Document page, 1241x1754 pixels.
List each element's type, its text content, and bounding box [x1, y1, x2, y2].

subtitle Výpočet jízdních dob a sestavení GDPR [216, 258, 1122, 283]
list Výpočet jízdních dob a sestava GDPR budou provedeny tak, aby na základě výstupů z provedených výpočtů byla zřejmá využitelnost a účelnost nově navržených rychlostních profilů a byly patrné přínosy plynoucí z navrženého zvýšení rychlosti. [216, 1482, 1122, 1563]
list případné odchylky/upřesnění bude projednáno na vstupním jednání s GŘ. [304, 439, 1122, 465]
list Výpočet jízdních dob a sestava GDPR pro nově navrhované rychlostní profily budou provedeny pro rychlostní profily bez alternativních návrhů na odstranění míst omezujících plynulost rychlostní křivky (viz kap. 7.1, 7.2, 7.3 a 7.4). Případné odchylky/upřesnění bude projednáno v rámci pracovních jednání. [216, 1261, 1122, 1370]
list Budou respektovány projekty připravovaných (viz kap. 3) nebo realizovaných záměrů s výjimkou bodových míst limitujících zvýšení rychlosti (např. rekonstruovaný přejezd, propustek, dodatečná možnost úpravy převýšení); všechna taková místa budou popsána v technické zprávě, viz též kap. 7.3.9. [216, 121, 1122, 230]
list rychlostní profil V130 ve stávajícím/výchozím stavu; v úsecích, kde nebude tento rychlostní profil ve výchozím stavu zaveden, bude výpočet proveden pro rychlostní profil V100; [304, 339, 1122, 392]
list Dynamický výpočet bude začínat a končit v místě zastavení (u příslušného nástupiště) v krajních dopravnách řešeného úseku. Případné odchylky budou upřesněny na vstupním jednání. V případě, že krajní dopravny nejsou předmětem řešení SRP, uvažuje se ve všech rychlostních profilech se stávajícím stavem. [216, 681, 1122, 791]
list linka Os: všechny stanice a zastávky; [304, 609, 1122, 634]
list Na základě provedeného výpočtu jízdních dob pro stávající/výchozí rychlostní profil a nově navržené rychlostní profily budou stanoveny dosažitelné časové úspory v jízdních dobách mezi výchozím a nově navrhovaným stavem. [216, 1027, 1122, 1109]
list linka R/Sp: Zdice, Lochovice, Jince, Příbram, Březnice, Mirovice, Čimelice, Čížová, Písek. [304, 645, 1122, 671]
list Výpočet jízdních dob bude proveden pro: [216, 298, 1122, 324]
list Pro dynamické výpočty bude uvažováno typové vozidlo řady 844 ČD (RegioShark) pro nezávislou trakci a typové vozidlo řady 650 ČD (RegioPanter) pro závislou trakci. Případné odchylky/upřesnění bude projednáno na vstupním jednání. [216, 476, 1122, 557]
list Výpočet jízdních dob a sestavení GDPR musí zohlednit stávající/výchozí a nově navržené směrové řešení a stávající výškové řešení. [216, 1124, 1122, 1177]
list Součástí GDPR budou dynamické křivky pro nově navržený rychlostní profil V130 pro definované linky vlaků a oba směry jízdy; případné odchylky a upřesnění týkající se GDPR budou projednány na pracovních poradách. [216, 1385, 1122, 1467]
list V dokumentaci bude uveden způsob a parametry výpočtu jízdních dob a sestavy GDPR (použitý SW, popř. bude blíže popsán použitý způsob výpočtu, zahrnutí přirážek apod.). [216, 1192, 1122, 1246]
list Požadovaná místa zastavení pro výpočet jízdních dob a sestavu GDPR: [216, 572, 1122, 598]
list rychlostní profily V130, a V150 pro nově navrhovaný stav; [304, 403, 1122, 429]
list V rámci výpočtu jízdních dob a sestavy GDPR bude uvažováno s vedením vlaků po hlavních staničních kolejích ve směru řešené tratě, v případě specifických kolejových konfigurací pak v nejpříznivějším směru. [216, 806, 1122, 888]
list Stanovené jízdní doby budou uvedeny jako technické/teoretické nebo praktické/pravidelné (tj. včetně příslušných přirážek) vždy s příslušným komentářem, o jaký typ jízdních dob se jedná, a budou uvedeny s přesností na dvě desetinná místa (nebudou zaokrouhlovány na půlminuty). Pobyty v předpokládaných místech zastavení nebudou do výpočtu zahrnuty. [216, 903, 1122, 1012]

═══

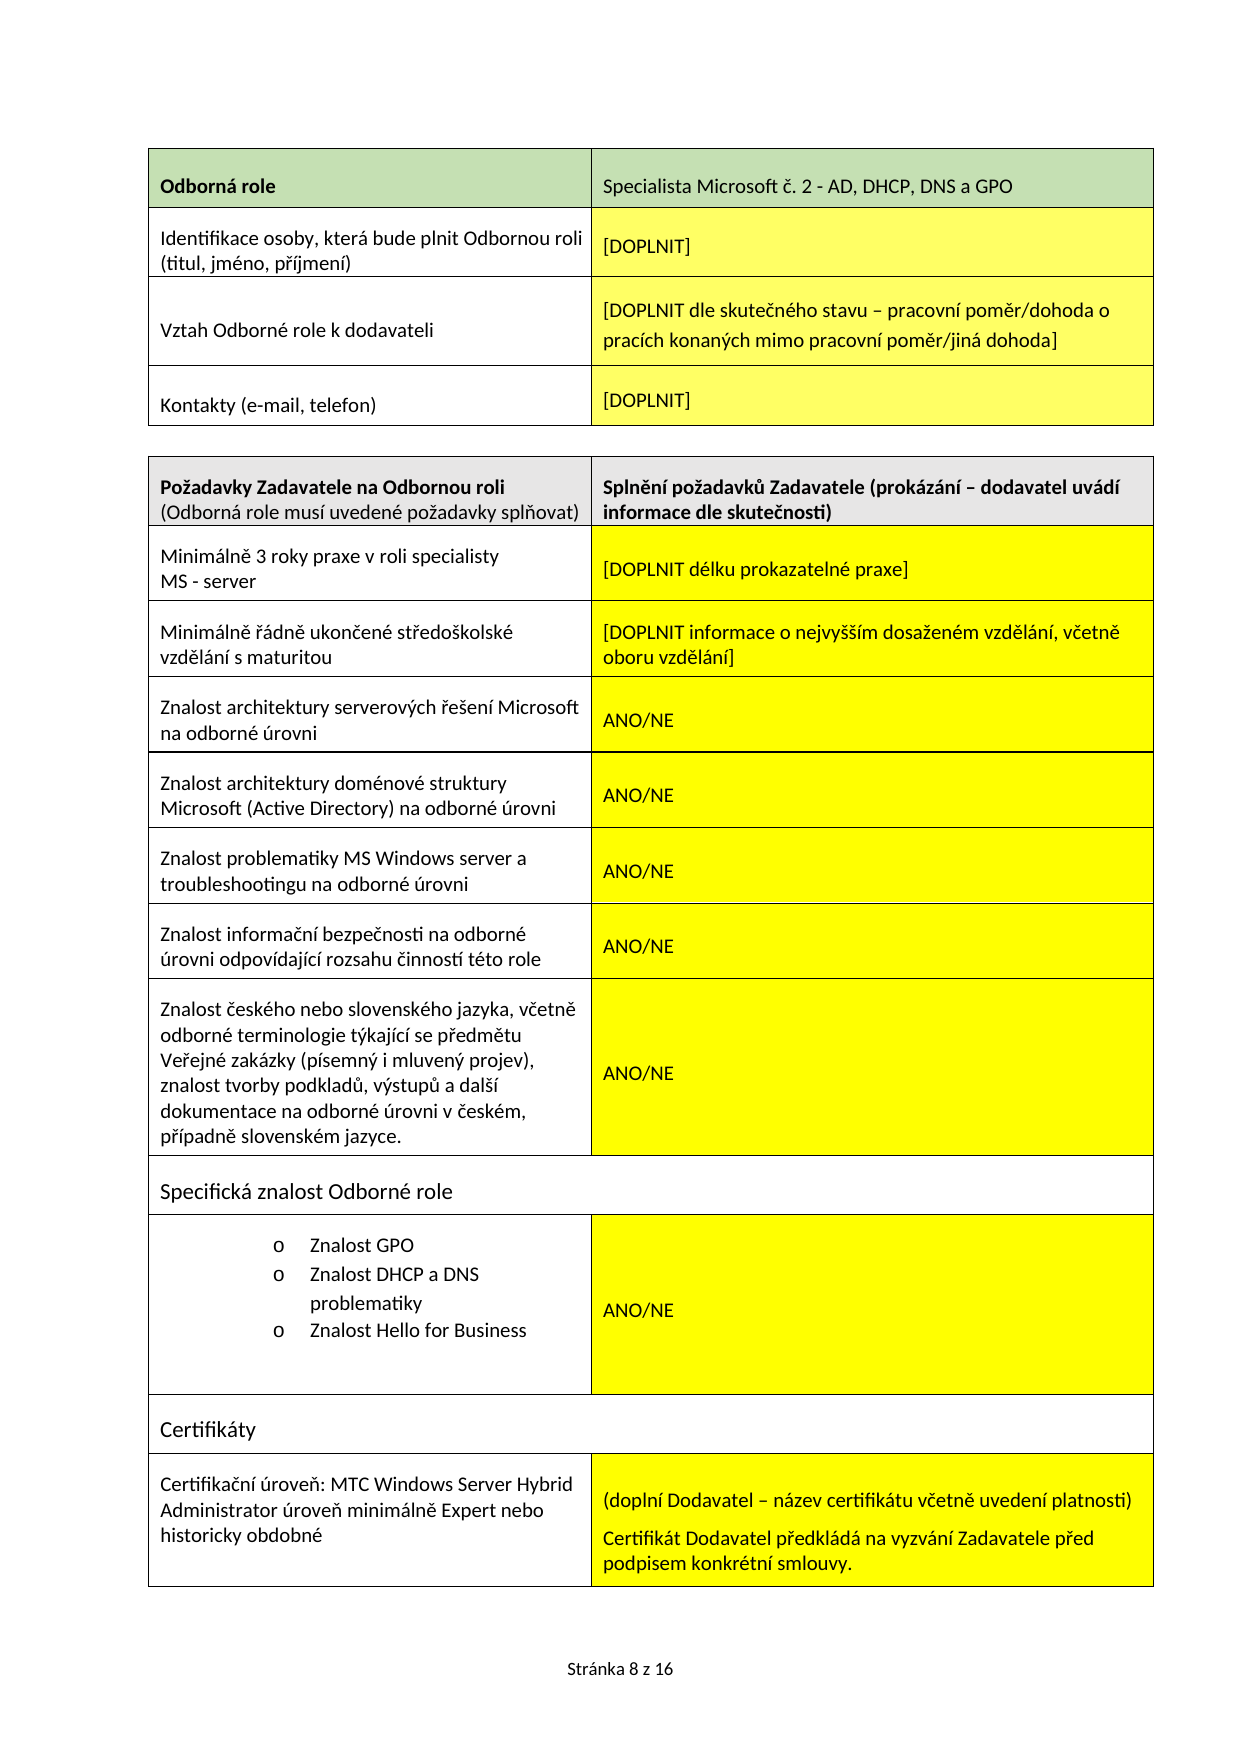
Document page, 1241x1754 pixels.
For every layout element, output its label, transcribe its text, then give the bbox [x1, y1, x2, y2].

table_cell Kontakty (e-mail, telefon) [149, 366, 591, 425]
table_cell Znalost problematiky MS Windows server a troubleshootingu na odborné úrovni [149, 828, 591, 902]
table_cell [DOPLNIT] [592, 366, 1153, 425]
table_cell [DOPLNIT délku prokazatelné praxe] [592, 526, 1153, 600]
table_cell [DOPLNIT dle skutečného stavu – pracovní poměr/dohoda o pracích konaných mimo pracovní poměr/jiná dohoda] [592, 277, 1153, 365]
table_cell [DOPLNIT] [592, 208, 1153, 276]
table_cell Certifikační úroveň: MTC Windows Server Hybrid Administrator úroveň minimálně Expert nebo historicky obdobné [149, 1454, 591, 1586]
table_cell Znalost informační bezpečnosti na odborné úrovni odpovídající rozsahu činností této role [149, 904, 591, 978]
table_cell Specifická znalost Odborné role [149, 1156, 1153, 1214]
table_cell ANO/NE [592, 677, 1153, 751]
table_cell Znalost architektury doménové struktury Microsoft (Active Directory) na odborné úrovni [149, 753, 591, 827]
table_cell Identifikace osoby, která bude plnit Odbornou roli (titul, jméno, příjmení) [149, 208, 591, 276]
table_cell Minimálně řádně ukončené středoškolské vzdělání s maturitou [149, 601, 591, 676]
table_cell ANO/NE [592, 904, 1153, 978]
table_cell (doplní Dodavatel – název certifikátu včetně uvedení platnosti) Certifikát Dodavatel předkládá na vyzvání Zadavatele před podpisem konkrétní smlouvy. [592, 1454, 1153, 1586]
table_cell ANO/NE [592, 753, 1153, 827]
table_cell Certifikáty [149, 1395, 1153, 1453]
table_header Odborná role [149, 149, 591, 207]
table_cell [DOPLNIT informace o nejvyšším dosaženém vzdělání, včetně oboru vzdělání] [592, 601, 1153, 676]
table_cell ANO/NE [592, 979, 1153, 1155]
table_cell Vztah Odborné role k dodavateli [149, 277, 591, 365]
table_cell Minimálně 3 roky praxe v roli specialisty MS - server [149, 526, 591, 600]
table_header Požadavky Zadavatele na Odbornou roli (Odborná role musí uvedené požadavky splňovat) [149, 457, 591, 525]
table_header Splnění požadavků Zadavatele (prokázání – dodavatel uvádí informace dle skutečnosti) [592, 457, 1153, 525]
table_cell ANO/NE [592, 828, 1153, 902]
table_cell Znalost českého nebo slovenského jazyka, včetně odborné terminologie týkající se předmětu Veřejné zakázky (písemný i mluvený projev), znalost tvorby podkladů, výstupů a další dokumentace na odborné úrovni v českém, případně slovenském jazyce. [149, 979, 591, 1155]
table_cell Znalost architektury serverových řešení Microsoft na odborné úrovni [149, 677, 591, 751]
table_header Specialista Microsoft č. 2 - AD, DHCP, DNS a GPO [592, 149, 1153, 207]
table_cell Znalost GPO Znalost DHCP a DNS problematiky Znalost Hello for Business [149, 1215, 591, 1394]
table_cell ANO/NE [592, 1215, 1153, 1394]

═══

• _Task item_
Whenever a line above contains "provedeny", copy that line.

• _Answer for this exercise_
list Výpočet jízdních dob a sestava GDPR budou provedeny tak, aby na základě výstupů z provedených výpočtů byla zřejmá využitelnost a účelnost nově navržených rychlostních profilů a byly patrné přínosy plynoucí z navrženého zvýšení rychlosti. [216, 1482, 1122, 1563]
list Výpočet jízdních dob a sestava GDPR pro nově navrhované rychlostní profily budou provedeny pro rychlostní profily bez alternativních návrhů na odstranění míst omezujících plynulost rychlostní křivky (viz kap. 7.1, 7.2, 7.3 a 7.4). Případné odchylky/upřesnění bude projednáno v rámci pracovních jednání. [216, 1261, 1122, 1370]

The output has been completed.